(Data provided begins)

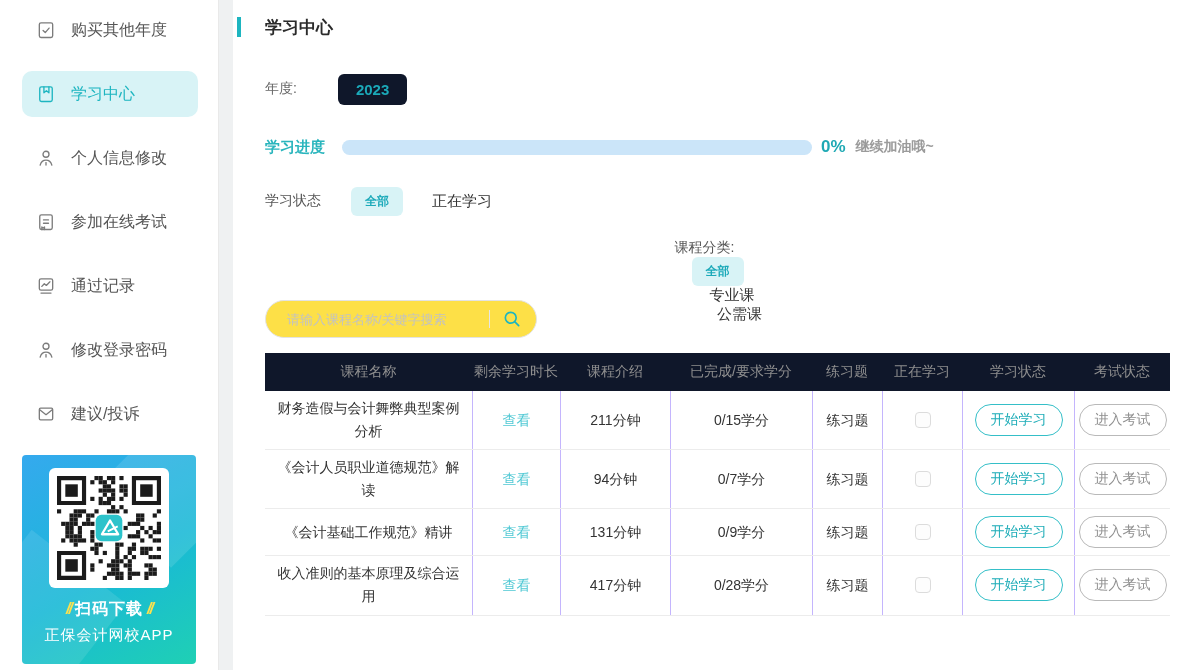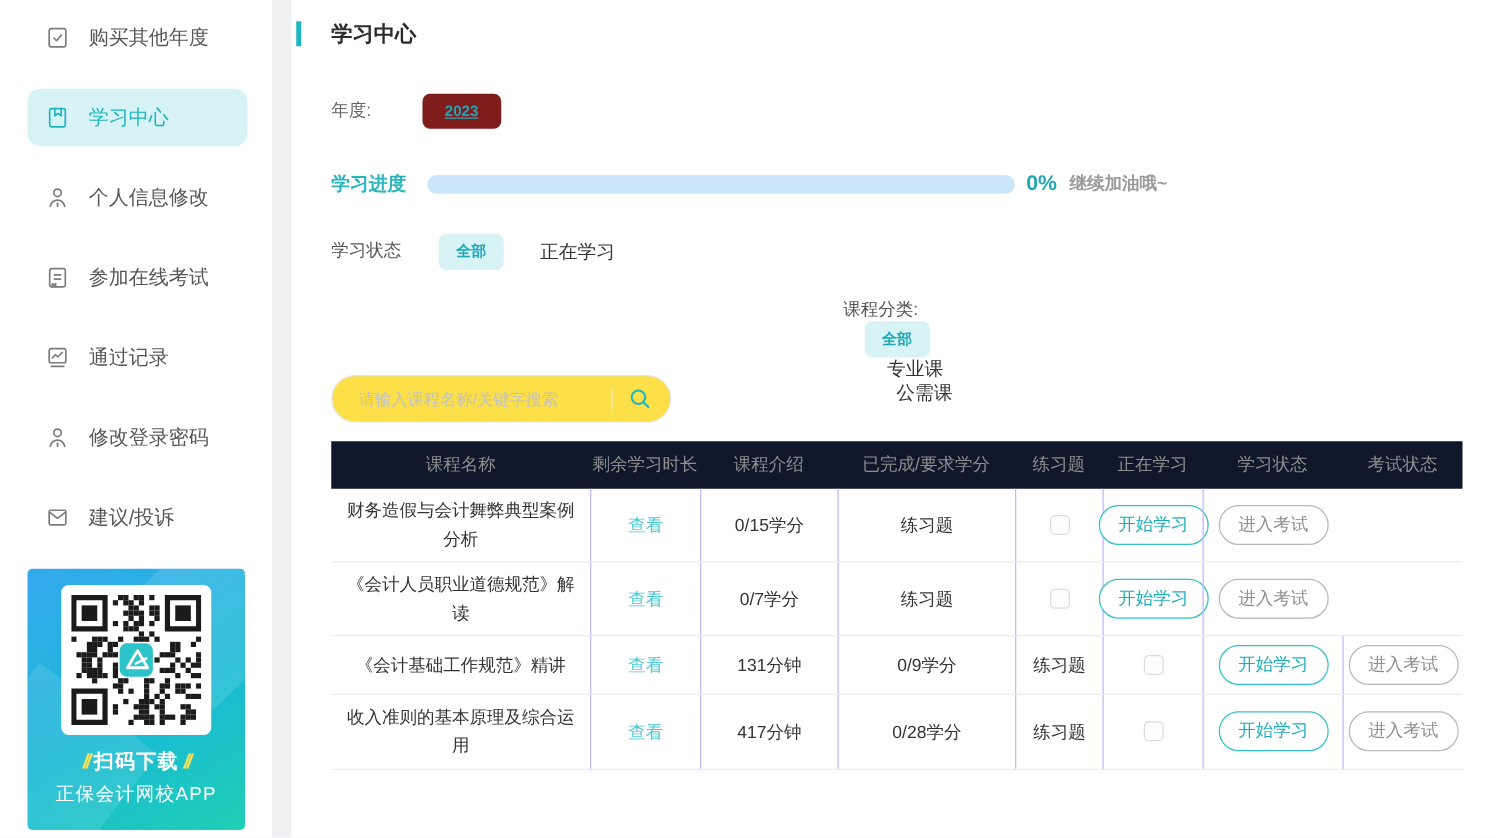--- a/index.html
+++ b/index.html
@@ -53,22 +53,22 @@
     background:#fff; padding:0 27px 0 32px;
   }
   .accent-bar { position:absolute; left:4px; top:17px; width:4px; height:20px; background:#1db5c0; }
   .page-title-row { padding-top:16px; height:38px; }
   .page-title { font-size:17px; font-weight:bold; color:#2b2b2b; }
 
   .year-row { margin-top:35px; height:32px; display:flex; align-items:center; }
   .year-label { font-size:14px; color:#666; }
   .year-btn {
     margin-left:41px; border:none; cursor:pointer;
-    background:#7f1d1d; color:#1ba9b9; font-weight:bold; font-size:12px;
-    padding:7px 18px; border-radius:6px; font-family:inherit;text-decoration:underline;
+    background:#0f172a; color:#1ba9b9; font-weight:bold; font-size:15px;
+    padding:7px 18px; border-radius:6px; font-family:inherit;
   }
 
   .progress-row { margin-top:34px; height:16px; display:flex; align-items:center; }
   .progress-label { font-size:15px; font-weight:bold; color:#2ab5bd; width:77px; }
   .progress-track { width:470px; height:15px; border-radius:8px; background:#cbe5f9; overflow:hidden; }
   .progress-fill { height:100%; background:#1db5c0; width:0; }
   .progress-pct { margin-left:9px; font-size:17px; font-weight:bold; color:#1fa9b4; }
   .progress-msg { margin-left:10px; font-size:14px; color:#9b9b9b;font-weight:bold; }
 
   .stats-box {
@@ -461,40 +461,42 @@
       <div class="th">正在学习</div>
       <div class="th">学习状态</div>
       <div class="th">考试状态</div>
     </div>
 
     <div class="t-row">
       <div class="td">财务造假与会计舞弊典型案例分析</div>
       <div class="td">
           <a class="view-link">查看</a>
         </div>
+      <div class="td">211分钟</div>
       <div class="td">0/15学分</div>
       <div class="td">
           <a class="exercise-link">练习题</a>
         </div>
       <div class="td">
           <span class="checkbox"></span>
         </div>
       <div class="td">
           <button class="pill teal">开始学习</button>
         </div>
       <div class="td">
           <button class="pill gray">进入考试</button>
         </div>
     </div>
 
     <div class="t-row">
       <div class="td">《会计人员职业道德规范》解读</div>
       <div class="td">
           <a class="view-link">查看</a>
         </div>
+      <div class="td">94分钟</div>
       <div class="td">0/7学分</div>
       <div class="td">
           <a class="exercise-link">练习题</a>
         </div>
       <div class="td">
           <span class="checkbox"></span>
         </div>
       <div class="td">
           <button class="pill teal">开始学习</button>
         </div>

(Data provided ends)
(Data provided begins)

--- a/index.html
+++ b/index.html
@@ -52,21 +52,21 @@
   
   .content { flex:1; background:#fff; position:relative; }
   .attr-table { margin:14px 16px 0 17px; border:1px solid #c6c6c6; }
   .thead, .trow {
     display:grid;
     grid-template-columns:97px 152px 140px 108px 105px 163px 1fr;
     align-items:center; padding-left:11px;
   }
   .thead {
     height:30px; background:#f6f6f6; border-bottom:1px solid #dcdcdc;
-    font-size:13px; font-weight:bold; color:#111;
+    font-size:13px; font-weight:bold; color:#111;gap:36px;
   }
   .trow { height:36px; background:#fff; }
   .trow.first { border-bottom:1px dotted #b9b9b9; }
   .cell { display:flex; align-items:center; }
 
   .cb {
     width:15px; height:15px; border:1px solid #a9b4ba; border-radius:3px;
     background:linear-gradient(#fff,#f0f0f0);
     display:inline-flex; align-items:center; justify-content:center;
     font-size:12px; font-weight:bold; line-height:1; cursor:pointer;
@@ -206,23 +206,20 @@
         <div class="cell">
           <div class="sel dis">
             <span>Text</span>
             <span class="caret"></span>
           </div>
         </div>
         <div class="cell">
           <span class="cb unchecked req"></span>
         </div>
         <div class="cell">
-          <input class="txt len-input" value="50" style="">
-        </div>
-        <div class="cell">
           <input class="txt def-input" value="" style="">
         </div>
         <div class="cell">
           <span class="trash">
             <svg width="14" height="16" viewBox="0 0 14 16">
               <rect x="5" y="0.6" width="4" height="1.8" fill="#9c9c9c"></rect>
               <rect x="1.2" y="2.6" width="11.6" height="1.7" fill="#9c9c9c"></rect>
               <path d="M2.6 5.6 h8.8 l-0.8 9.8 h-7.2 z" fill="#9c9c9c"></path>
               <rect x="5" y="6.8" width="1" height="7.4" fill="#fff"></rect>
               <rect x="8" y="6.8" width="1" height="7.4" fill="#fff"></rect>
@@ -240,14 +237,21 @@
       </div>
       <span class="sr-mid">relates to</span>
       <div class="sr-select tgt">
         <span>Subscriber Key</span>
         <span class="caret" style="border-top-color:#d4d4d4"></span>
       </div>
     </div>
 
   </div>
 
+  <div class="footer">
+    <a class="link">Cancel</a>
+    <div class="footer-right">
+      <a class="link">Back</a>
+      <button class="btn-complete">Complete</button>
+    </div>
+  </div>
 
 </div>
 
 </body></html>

(Data provided ends)

* **Job**
Write down again, exactly as given, only the lines above that fall from the line with "flex:1; background:#fff; position:relative;" to the line with "-206,23 +206,20 @@", inclusive.

* **Exercise solution**
   .content { flex:1; background:#fff; position:relative; }
   .attr-table { margin:14px 16px 0 17px; border:1px solid #c6c6c6; }
   .thead, .trow {
     display:grid;
     grid-template-columns:97px 152px 140px 108px 105px 163px 1fr;
     align-items:center; padding-left:11px;
   }
   .thead {
     height:30px; background:#f6f6f6; border-bottom:1px solid #dcdcdc;
-    font-size:13px; font-weight:bold; color:#111;
+    font-size:13px; font-weight:bold; color:#111;gap:36px;
   }
   .trow { height:36px; background:#fff; }
   .trow.first { border-bottom:1px dotted #b9b9b9; }
   .cell { display:flex; align-items:center; }
 
   .cb {
     width:15px; height:15px; border:1px solid #a9b4ba; border-radius:3px;
     background:linear-gradient(#fff,#f0f0f0);
     display:inline-flex; align-items:center; justify-content:center;
     font-size:12px; font-weight:bold; line-height:1; cursor:pointer;
@@ -206,23 +206,20 @@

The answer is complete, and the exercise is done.